- [EXERCISE DIRECTIONS]:
Copy every one of the records below line for line, with no changes to wording, order, or punctuation.

%%

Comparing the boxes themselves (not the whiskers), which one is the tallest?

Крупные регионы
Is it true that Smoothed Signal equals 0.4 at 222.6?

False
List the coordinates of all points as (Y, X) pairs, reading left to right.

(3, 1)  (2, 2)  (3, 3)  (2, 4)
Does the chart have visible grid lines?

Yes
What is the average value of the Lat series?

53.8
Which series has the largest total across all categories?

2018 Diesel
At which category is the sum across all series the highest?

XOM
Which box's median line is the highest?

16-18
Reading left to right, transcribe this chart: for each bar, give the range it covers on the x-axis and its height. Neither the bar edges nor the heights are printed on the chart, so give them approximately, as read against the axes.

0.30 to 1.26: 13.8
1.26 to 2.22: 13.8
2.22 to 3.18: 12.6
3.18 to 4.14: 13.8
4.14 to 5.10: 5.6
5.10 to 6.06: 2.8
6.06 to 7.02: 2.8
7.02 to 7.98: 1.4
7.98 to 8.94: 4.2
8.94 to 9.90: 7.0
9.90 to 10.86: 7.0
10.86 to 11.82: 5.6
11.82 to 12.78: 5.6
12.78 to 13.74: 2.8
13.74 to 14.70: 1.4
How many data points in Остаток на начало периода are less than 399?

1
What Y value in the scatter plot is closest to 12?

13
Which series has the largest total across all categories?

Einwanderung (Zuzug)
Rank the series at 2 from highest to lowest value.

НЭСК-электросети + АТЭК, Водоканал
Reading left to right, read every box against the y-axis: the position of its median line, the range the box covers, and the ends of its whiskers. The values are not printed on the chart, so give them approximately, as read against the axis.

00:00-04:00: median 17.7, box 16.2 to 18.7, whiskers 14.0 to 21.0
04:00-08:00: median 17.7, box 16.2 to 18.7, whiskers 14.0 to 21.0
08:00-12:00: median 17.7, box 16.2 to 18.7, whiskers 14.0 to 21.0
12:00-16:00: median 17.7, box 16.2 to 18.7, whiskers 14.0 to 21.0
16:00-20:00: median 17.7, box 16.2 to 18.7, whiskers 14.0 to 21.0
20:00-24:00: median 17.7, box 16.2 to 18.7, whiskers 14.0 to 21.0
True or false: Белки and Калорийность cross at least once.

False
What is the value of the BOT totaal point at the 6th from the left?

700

%%

- [RESULT]:
Comparing the boxes themselves (not the whiskers), which one is the tallest?

Крупные регионы
Is it true that Smoothed Signal equals 0.4 at 222.6?

False
List the coordinates of all points as (Y, X) pairs, reading left to right.

(3, 1)  (2, 2)  (3, 3)  (2, 4)
Does the chart have visible grid lines?

Yes
What is the average value of the Lat series?

53.8
Which series has the largest total across all categories?

2018 Diesel
At which category is the sum across all series the highest?

XOM
Which box's median line is the highest?

16-18
Reading left to right, transcribe this chart: for each bar, give the range it covers on the x-axis and its height. Neither the bar edges nor the heights are printed on the chart, so give them approximately, as read against the axes.

0.30 to 1.26: 13.8
1.26 to 2.22: 13.8
2.22 to 3.18: 12.6
3.18 to 4.14: 13.8
4.14 to 5.10: 5.6
5.10 to 6.06: 2.8
6.06 to 7.02: 2.8
7.02 to 7.98: 1.4
7.98 to 8.94: 4.2
8.94 to 9.90: 7.0
9.90 to 10.86: 7.0
10.86 to 11.82: 5.6
11.82 to 12.78: 5.6
12.78 to 13.74: 2.8
13.74 to 14.70: 1.4
How many data points in Остаток на начало периода are less than 399?

1
What Y value in the scatter plot is closest to 12?

13
Which series has the largest total across all categories?

Einwanderung (Zuzug)
Rank the series at 2 from highest to lowest value.

НЭСК-электросети + АТЭК, Водоканал
Reading left to right, read every box against the y-axis: the position of its median line, the range the box covers, and the ends of its whiskers. The values are not printed on the chart, so give them approximately, as read against the axis.

00:00-04:00: median 17.7, box 16.2 to 18.7, whiskers 14.0 to 21.0
04:00-08:00: median 17.7, box 16.2 to 18.7, whiskers 14.0 to 21.0
08:00-12:00: median 17.7, box 16.2 to 18.7, whiskers 14.0 to 21.0
12:00-16:00: median 17.7, box 16.2 to 18.7, whiskers 14.0 to 21.0
16:00-20:00: median 17.7, box 16.2 to 18.7, whiskers 14.0 to 21.0
20:00-24:00: median 17.7, box 16.2 to 18.7, whiskers 14.0 to 21.0
True or false: Белки and Калорийность cross at least once.

False
What is the value of the BOT totaal point at the 6th from the left?

700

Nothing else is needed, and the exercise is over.